In 2024, QAV Ltd renewed their partnership with CBM, the Global Disability Charity, through support of their Neglected Tropical Diseases (NTDs) programme.
NTDs – such as trachoma, lymphatic filariasis, and onchocerciasis (river blindness) – bring immense suffering to those affected. They thrive mainly in rural areas, conflict zones, and hard-to-reach regions that lack quality and affordable healthcare services, and where access to clean water and sanitation is very restricted.
Those with an NTD live with constant pain, and it can impact an individual’s ability to earn a living or attend school. The stigma and discrimination that they and their families face can be devastating.
Lymphatic filariasis is caused by an infection from a parasitic worm spread by mosquitoes, which damages the immune system and can lead to the swelling and enlargement of body parts (elephantiasis), causing pain, severe disability and social stigma. River Blindness is also caused by a parasitic worm and spread by blackflies. It leads to severe itching, disfiguring skin conditions and visual impairment, including permanent blindness.
Around 200,000 NTD deaths occur annually, and 1.7 billion people worldwide (21% of the world’s population) are affected by, or at risk of, one or more of these chronic and disabling diseases.
“Sometimes, I think of going out, but I do not because of the shame of being among other people” Woman from Nigeria with lymphatic filariasis.

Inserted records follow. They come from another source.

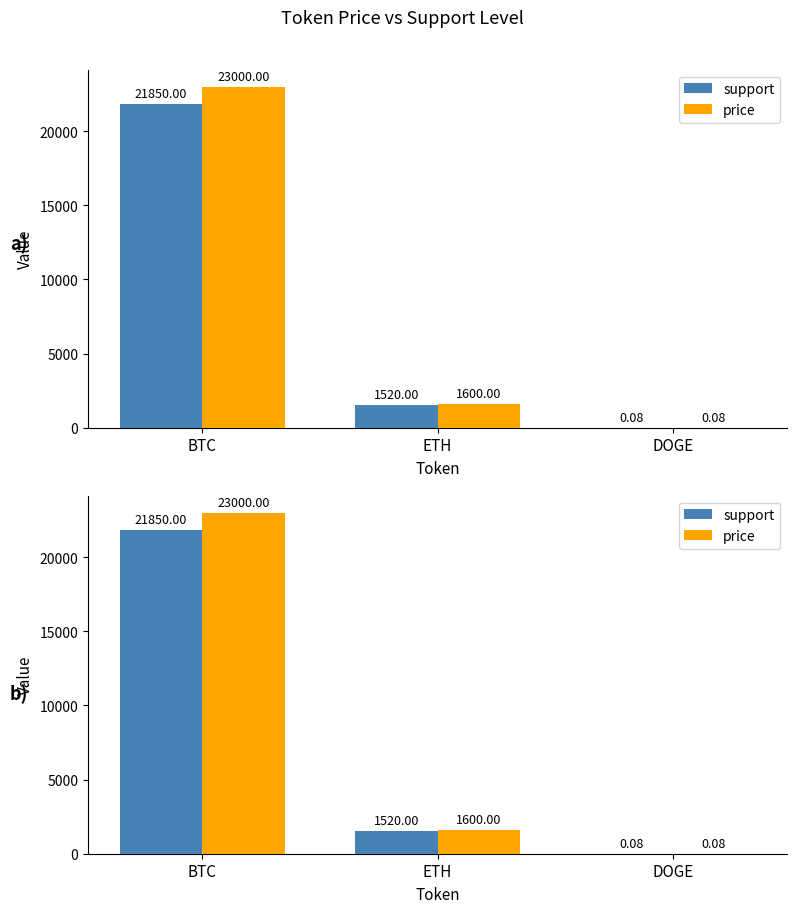

At how many categories does at least one series exceed 13334?

1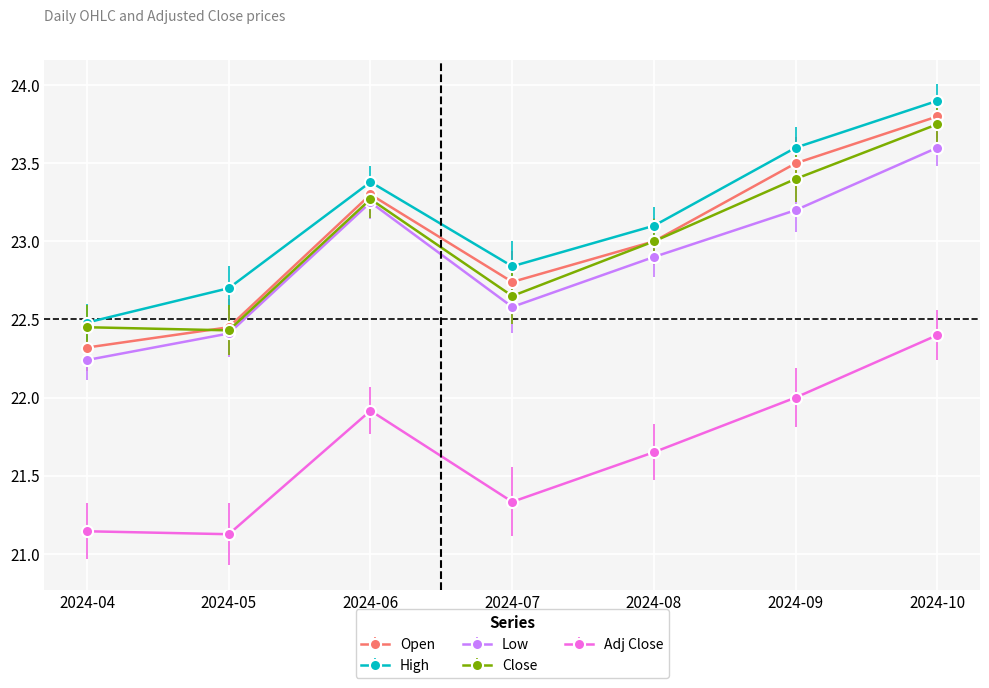

True or false: Close and Adj Close intersect in this chart.

False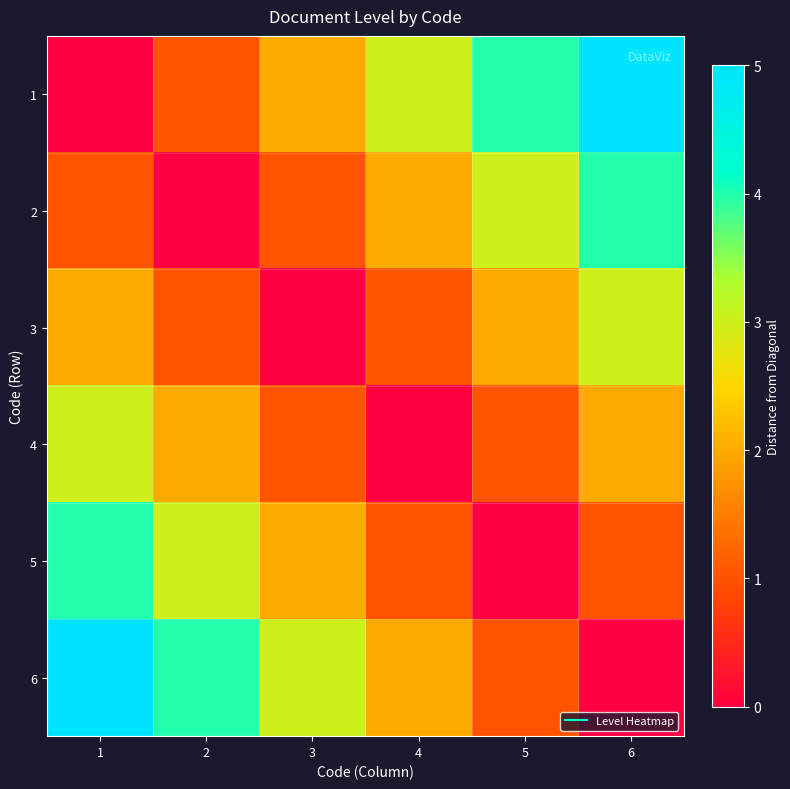

Between 6 and 5, which is larger?

6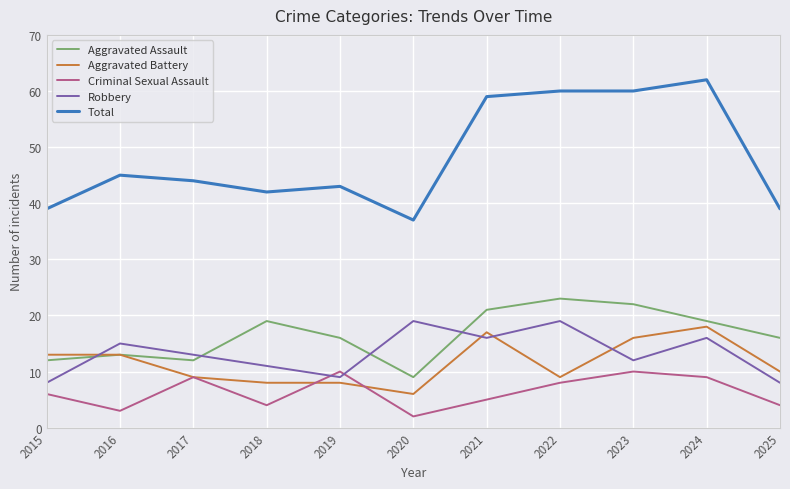

Where is Robbery nearest to the value 13?

2017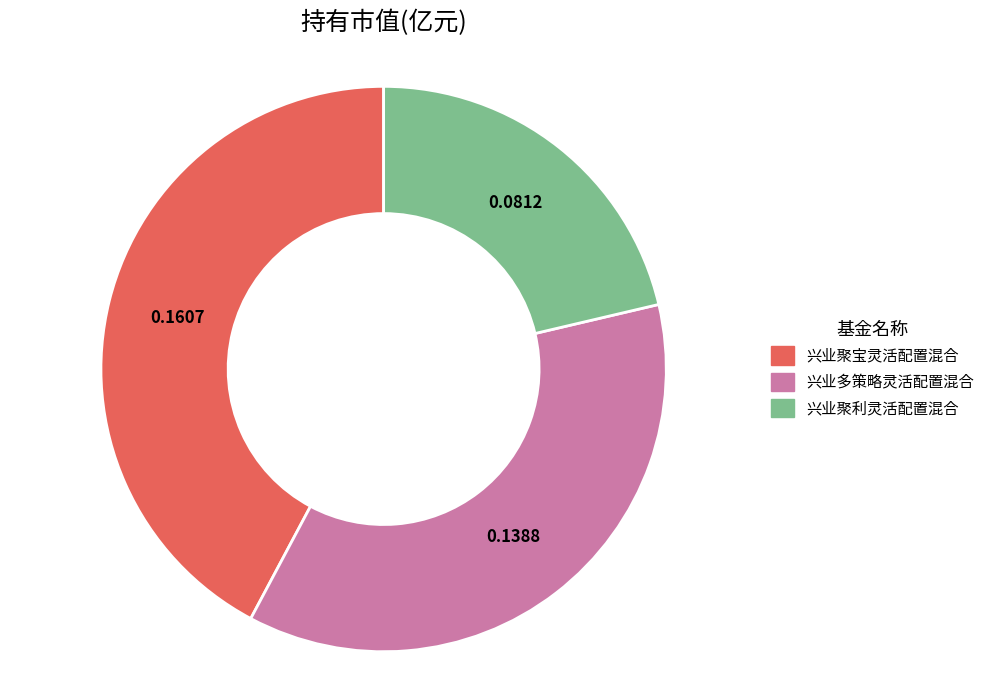

Does 兴业聚利灵活配置混合 account for over 50% of the chart?

No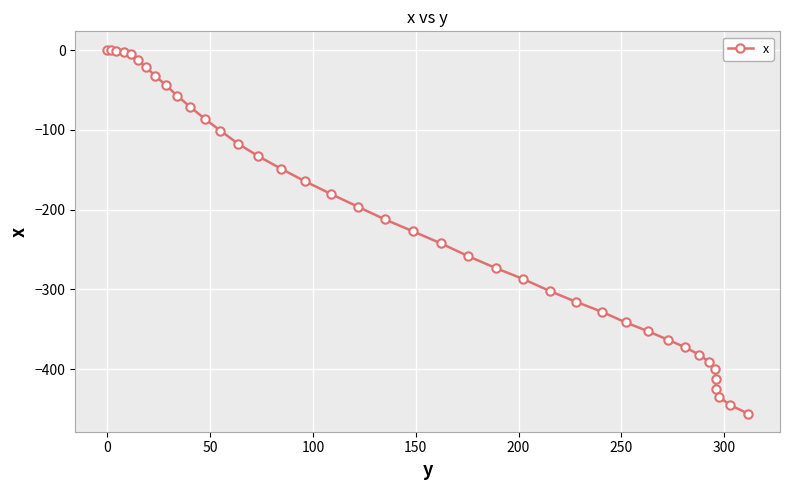

What is the smallest value displayed?

-455.8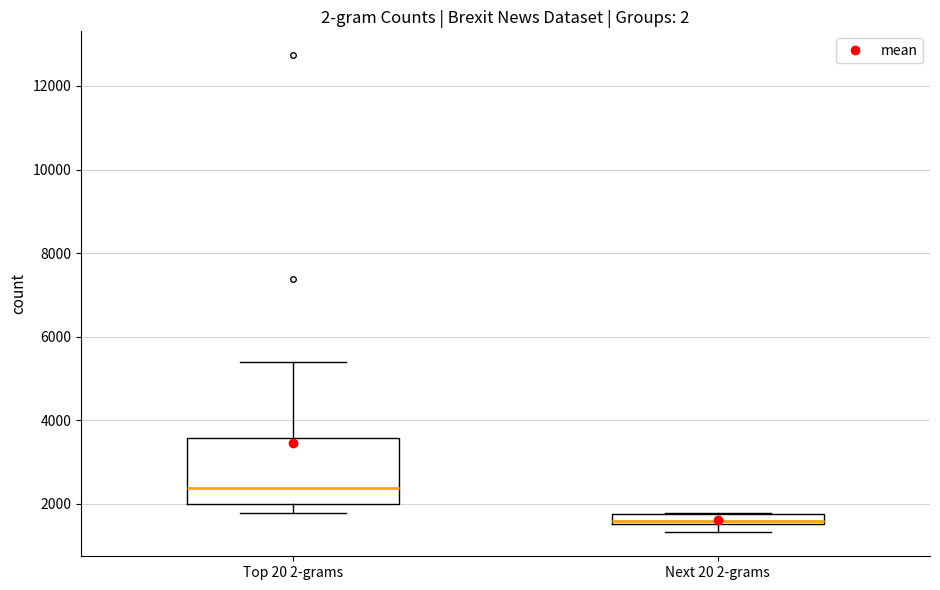

Where does the lower whisker of the box for Top 20 2-grams end on the y-axis? The values are not printed on the chart, so give them approximately, as read against the axis.

1800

CBM’s NTD programmes aims to tackle both the cause and the effect (physical, social and mental health) of NTDs on individuals and their families. They aim to tackle them in a range of different ways to deliver a more comprehensive solution:
Last year, globally, CBM protected 2.56m people from Neglected Tropical Diseases.
CBM’s partnership with QAV Ltd supports our vital work in Nigeria, which accounts for about 25% of the burden of NTDs in Africa. By working together, we can deliver better outcomes for individuals and communities whose lives have been blighted by NTDs, lifting them out of the poverty-disability cycle and overcoming the stigma that so many face.
“Even the borehole near me I can’t fetch from there or even the well because the people won’t allow me” Adult with an NTD.